Step1: Apply quotient - rule

The quotient - rule states that if $y=\frac{u}{v}$, then $\frac{dy}{dx}=\frac{u'v - uv'}{v^{2}}$. Here, $u = \log(x)$ and $v=6+\log(x)$. The derivative of $\log(x)$ with respect to $x$ is $\frac{1}{x\ln(10)}$ (assuming base - 10 logarithm; if it's the natural logarithm $\ln(x)$, the derivative is $\frac{1}{x}$). So, $u'=\frac{1}{x\ln(10)}$ and $v'=\frac{1}{x\ln(10)}$.

Step2: Substitute into quotient - rule formula

$\frac{dy}{dx}=\frac{\frac{1}{x\ln(10)}(6 + \log(x))-\log(x)\frac{1}{x\ln(10)}}{(6+\log(x))^{2}}$.

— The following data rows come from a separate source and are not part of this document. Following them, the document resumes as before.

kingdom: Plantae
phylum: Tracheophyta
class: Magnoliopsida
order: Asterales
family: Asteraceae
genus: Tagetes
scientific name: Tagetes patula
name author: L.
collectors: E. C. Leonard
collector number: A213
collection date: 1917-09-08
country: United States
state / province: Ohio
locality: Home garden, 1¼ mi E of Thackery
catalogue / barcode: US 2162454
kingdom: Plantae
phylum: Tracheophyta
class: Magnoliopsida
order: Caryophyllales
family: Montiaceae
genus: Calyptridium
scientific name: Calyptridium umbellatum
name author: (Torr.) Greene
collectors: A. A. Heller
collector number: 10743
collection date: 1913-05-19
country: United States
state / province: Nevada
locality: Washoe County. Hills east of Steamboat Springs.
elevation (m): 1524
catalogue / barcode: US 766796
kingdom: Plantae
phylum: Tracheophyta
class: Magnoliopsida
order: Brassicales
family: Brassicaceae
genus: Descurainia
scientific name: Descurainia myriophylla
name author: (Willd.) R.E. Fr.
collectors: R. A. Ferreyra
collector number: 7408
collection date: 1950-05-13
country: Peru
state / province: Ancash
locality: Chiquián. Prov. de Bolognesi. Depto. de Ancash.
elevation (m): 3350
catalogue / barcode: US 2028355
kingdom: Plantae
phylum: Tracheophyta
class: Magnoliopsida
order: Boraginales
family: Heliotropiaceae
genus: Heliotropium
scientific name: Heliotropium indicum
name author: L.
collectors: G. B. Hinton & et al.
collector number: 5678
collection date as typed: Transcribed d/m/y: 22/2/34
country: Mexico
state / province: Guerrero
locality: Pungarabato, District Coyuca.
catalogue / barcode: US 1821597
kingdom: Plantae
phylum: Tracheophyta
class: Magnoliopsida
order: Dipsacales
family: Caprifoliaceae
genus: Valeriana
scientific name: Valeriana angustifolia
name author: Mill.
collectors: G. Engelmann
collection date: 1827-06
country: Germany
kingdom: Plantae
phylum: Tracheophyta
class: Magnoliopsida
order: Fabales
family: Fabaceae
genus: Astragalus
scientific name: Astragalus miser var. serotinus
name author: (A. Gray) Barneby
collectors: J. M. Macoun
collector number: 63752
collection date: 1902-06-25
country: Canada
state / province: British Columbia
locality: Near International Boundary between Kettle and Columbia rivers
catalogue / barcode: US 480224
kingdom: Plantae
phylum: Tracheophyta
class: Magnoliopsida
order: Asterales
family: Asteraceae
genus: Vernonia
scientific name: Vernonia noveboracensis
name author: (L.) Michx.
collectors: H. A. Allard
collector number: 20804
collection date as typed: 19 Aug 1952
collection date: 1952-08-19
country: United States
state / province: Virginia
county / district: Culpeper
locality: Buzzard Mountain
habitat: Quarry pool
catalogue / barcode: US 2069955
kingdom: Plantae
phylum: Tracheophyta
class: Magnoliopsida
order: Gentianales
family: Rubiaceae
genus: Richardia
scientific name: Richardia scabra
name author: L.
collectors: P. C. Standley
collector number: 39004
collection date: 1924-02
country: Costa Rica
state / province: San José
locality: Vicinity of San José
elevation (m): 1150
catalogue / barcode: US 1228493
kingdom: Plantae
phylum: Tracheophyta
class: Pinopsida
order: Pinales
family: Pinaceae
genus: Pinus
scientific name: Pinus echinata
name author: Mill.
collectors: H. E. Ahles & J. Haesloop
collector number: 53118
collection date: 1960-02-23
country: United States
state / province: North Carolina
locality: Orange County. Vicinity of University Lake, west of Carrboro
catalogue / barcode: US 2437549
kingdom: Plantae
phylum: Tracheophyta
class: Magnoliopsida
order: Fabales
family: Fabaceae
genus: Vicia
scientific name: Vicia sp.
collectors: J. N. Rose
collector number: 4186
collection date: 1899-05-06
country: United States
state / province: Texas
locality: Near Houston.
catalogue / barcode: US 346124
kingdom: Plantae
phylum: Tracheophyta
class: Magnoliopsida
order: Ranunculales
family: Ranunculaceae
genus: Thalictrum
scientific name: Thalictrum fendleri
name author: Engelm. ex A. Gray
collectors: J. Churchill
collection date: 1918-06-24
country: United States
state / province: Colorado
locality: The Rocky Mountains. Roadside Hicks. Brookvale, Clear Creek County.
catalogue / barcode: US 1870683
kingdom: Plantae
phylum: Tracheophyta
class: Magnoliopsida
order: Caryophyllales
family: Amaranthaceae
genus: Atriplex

Step3: Simplify the numerator

The numerator $\frac{1}{x\ln(10)}(6 + \log(x))-\log(x)\frac{1}{x\ln(10)}=\frac{6+\log(x)-\log(x)}{x\ln(10)}=\frac{6}{x\ln(10)}$.
So, $\frac{dy}{dx}=\frac{6}{x\ln(10)(6 + \log(x))^{2}}$.

Answer:

$\frac{6}{x\ln(10)(6+\log(x))^{2}}$